Stability Results for Switched Linear Systems with Constant Discrete Delays

M. de la Sen1 and A. Ibeas2

1Department of Electricity and Electronics, Faculty of Science and Technology, University of the Basque Country, Campus of Leioa (Bizkaia), P.O. Box 644, 48080 Bilbao, Spain
2Department of Telecommunication and Systems Engineering, Engineering School, Autonomous University of Barcelona, Cerdanyola del Vallés, Bellaterra, 08193 Barcelona, Spain

Received 11 June 2008; Revised 27 August 2008; Accepted 11 November 2008

Academic Editor: Tamas Kalmar-Nagy

Copyright © 2008 M. de la Sen and A. Ibeas.
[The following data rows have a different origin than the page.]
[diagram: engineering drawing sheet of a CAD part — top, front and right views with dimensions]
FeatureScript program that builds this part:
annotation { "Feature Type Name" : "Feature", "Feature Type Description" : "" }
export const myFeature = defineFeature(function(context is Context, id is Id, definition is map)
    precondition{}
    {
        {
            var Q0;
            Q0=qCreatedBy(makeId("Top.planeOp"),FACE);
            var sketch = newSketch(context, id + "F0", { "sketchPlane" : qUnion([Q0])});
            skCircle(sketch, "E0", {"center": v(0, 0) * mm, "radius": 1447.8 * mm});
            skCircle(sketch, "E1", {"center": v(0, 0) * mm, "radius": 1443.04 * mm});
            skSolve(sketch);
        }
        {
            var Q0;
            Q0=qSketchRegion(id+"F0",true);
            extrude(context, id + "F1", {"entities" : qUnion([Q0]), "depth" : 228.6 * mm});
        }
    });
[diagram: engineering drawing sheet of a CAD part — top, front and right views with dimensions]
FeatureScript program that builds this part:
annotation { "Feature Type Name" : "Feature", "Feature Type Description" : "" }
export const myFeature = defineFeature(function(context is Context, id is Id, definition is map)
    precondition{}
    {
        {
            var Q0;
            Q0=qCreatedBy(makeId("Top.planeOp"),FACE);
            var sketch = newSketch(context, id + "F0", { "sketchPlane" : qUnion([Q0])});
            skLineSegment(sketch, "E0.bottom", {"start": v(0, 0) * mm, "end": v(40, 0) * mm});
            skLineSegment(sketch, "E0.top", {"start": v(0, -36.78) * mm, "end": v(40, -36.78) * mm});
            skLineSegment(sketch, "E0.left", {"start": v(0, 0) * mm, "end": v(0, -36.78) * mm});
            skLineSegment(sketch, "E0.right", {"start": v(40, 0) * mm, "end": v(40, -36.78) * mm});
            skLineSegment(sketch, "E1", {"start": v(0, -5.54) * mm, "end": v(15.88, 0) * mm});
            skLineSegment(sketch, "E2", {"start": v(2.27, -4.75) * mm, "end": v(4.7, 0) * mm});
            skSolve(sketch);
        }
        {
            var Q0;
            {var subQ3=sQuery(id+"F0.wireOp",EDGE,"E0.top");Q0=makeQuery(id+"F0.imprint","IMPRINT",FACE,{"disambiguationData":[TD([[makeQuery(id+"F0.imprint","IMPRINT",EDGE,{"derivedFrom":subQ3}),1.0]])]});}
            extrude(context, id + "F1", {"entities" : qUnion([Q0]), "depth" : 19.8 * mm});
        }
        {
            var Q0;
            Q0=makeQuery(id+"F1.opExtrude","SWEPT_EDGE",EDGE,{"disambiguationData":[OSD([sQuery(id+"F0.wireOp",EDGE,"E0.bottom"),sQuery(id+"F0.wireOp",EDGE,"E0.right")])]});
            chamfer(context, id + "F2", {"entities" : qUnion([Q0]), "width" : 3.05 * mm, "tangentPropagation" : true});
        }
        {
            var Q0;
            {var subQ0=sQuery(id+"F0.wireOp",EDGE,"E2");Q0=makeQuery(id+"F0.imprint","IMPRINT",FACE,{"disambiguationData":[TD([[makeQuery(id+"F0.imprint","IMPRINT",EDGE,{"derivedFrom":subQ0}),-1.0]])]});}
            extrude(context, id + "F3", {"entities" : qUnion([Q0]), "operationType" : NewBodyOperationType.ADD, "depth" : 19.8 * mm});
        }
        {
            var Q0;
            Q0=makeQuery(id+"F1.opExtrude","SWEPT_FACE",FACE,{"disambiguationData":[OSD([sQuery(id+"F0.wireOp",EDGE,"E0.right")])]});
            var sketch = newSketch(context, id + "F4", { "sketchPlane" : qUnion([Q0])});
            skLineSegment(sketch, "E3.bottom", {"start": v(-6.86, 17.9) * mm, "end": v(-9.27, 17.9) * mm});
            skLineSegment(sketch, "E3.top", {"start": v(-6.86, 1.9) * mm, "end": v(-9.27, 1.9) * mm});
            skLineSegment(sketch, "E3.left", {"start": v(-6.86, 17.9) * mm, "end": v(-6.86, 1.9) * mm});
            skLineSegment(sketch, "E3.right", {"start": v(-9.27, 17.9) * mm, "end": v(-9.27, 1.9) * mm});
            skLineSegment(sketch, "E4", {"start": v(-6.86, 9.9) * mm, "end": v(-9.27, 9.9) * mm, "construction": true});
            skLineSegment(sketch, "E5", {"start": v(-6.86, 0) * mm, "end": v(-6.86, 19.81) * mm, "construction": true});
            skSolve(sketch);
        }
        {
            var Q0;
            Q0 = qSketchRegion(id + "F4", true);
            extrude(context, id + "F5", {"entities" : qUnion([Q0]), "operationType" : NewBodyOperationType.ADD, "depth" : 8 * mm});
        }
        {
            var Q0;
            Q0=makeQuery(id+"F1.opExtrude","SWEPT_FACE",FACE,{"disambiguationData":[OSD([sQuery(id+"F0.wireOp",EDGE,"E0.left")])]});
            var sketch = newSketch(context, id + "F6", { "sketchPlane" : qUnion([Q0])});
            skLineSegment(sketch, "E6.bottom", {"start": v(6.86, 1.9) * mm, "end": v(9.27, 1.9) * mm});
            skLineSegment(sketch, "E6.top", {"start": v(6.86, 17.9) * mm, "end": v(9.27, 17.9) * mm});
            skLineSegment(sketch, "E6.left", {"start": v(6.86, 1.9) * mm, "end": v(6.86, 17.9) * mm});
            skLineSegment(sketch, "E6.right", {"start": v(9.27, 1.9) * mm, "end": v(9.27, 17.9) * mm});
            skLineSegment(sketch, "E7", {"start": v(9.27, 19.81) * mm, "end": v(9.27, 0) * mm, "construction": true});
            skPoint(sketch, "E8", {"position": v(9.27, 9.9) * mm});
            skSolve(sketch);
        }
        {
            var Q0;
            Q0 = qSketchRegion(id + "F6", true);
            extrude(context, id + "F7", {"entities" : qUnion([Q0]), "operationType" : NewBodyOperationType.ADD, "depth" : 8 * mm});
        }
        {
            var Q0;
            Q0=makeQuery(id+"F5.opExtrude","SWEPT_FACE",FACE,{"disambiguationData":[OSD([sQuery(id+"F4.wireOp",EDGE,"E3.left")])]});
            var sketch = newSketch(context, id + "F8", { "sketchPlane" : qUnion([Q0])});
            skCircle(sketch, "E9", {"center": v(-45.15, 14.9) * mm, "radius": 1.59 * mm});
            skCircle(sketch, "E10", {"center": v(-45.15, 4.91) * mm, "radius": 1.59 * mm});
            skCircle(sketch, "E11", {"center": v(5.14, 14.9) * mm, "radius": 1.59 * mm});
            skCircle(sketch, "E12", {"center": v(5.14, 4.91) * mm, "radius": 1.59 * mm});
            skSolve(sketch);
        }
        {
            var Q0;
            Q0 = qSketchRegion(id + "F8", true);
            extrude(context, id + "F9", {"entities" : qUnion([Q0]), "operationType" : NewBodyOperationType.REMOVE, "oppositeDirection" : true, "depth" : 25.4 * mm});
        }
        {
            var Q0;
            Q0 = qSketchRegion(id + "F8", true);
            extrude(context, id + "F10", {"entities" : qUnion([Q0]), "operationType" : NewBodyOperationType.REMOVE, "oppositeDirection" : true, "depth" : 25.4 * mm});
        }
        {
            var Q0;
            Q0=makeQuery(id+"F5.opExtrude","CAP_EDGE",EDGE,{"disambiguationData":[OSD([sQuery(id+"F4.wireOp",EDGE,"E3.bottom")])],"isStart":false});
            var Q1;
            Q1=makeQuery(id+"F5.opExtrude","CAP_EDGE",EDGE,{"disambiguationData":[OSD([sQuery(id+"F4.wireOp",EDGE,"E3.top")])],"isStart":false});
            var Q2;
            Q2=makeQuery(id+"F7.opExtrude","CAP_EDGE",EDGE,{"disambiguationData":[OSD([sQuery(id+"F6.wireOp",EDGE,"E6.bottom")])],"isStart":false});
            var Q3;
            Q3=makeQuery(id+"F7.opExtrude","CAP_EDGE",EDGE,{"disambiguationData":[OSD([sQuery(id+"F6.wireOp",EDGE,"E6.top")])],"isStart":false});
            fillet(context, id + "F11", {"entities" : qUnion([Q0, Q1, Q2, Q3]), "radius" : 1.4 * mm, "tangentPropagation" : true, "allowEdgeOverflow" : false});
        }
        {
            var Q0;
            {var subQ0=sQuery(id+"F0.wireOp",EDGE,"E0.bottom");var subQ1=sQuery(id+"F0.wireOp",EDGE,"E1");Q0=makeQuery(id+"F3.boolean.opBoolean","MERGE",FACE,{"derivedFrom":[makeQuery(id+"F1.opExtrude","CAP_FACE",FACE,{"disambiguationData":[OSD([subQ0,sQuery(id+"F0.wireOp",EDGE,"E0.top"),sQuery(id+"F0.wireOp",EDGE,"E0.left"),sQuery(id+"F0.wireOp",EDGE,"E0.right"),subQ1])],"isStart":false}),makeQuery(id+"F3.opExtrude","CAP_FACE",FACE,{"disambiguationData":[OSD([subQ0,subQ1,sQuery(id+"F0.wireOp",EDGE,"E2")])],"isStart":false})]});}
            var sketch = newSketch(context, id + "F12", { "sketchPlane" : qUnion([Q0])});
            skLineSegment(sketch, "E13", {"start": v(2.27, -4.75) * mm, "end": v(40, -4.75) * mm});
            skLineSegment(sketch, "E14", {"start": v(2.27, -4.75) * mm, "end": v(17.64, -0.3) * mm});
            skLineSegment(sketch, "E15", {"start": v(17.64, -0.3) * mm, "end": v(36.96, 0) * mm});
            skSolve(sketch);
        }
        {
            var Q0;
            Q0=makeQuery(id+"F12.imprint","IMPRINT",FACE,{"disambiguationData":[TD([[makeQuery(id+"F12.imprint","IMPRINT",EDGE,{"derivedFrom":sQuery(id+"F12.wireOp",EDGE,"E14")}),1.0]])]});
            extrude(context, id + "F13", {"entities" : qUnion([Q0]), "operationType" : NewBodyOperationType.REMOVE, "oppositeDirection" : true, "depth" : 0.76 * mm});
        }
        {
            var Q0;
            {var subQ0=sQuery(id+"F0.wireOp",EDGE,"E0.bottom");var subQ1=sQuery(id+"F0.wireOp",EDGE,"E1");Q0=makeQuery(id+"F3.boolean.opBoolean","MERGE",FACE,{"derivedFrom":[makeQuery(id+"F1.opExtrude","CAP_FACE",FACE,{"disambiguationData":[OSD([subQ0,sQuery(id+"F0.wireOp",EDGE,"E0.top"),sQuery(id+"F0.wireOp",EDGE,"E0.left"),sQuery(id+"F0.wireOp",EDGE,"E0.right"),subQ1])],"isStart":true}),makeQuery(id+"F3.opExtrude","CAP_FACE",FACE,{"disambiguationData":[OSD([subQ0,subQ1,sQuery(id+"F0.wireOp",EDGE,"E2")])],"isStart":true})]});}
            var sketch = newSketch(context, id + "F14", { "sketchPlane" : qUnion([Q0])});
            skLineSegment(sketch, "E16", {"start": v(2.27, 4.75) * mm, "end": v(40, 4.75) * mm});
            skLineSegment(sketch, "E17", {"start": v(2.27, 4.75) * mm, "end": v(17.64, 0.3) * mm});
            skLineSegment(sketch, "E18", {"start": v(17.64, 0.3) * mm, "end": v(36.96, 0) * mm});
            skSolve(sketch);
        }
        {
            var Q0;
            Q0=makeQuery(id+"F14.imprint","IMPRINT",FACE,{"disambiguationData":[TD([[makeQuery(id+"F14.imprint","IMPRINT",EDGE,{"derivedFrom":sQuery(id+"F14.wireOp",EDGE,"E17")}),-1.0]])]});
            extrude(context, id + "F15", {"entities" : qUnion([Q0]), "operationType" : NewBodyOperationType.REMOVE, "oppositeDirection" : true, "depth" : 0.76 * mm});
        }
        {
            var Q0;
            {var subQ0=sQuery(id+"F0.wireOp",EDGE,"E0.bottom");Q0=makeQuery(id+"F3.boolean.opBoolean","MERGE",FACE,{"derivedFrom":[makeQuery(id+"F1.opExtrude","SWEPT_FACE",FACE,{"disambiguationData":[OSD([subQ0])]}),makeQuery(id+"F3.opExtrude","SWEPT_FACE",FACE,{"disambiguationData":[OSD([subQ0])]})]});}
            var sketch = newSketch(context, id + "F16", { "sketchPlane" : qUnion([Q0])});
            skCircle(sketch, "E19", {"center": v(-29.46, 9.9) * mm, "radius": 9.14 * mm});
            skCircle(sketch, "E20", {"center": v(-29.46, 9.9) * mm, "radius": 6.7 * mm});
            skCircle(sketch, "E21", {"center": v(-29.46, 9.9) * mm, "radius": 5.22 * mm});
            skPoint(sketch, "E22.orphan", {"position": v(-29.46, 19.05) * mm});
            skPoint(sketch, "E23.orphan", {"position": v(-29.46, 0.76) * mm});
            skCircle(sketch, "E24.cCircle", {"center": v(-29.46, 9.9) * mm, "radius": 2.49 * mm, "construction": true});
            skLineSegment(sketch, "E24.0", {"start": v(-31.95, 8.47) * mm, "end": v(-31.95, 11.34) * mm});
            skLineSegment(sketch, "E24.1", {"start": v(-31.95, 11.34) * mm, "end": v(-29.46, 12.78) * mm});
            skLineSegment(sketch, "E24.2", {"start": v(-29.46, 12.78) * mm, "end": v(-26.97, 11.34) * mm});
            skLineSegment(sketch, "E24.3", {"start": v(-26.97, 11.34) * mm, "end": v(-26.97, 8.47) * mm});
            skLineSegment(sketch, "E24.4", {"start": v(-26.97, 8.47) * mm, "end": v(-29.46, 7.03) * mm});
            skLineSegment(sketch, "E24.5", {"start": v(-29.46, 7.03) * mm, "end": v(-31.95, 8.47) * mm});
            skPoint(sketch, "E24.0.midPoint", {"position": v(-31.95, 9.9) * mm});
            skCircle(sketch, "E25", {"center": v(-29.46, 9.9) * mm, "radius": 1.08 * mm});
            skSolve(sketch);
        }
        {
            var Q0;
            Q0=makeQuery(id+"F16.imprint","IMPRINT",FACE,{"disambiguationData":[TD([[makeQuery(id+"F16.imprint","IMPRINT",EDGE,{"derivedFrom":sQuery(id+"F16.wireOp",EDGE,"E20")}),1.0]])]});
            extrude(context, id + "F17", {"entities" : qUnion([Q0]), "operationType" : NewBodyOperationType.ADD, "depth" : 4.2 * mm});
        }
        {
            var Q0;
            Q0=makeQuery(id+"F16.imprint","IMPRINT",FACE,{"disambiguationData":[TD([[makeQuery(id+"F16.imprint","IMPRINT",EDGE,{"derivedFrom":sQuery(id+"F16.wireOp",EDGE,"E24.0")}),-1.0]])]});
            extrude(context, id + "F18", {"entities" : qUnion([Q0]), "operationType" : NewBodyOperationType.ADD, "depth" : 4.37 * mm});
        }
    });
This is an open access article distributed under the Creative Commons Attribution License, which permits unrestricted use, distribution, and reproduction in any medium, provided the original work is properly cited.

Abstract

This paper investigates the stability properties of switched systems possessing several parameterizations (or configurations) while being subject to internal constant point delays. Some of the stability results are formulated based on Gronwall's lemma for global exponential stability, and they are either dependent on or independent of the delay size but they depend on the switching law through the requirement of a minimum residence time. Another set of results concerned with the weaker property of global asymptotic stability is also obtained as being independent of the switching law, but still either dependent on or independent of the delay size, since they are based on the existence of a common Krasovsky-Lyapunov functional for all the above-mentioned configurations. Extensions to a class of polytopic systems and to a class of regular time-varying systems are also discussed.